**Job:**
Determine which lines of the records include the word "Female", and copy them.

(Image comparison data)
::::::::

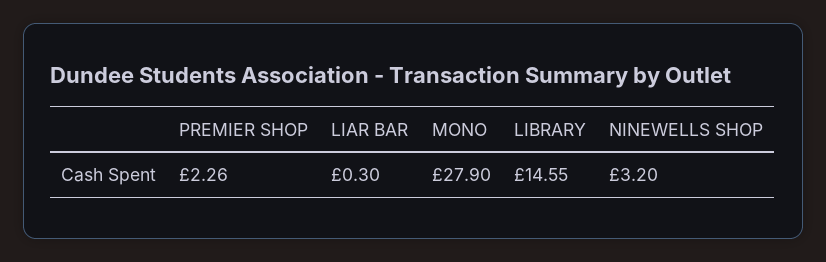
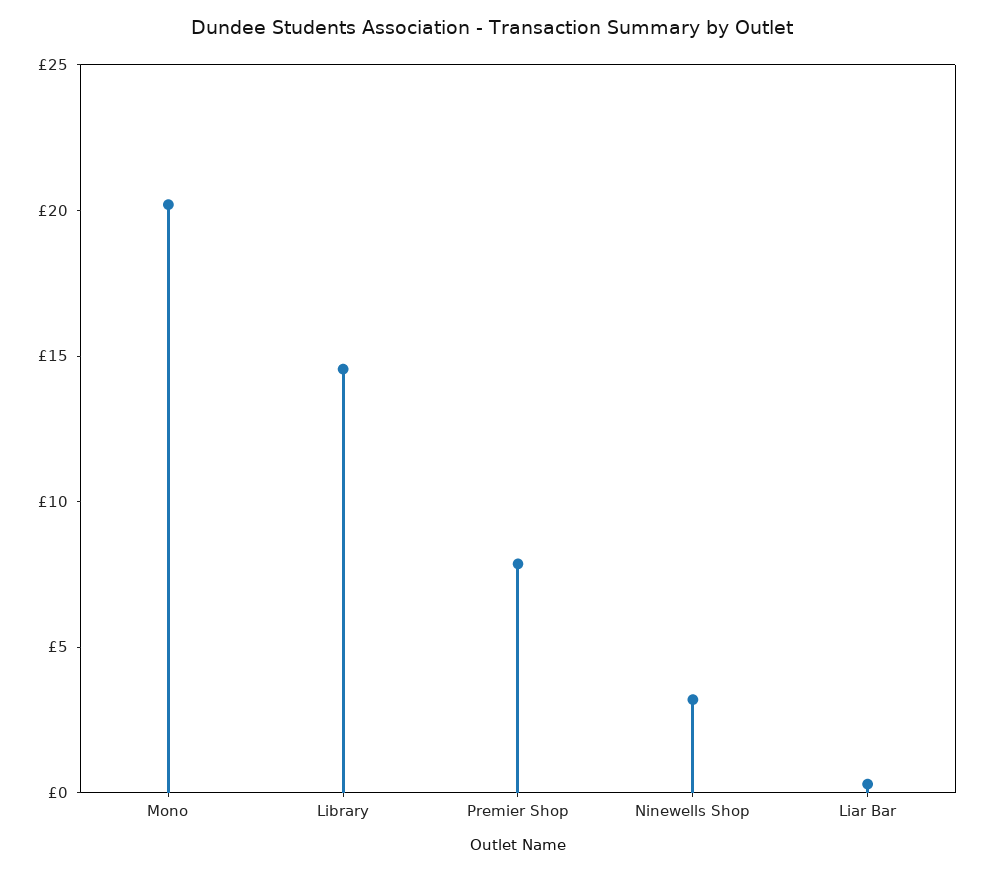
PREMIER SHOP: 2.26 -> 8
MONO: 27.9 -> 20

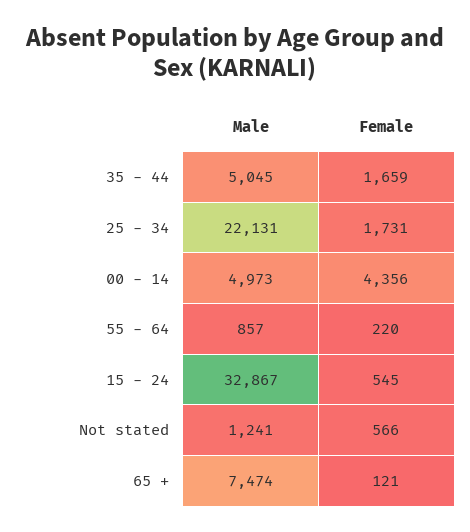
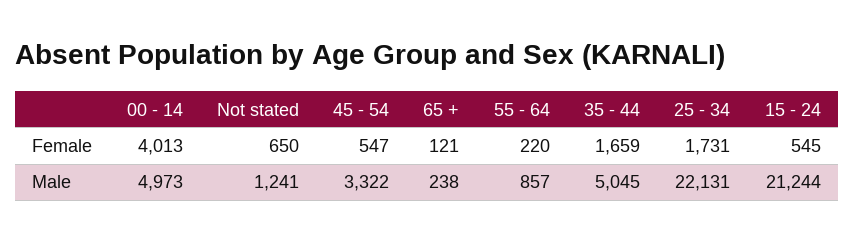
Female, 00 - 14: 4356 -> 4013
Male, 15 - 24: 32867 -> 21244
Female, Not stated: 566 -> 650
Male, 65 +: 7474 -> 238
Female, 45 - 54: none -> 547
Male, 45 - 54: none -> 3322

::::::::

**Output:**
Female, 00 - 14: 4356 -> 4013
Female, Not stated: 566 -> 650
Female, 45 - 54: none -> 547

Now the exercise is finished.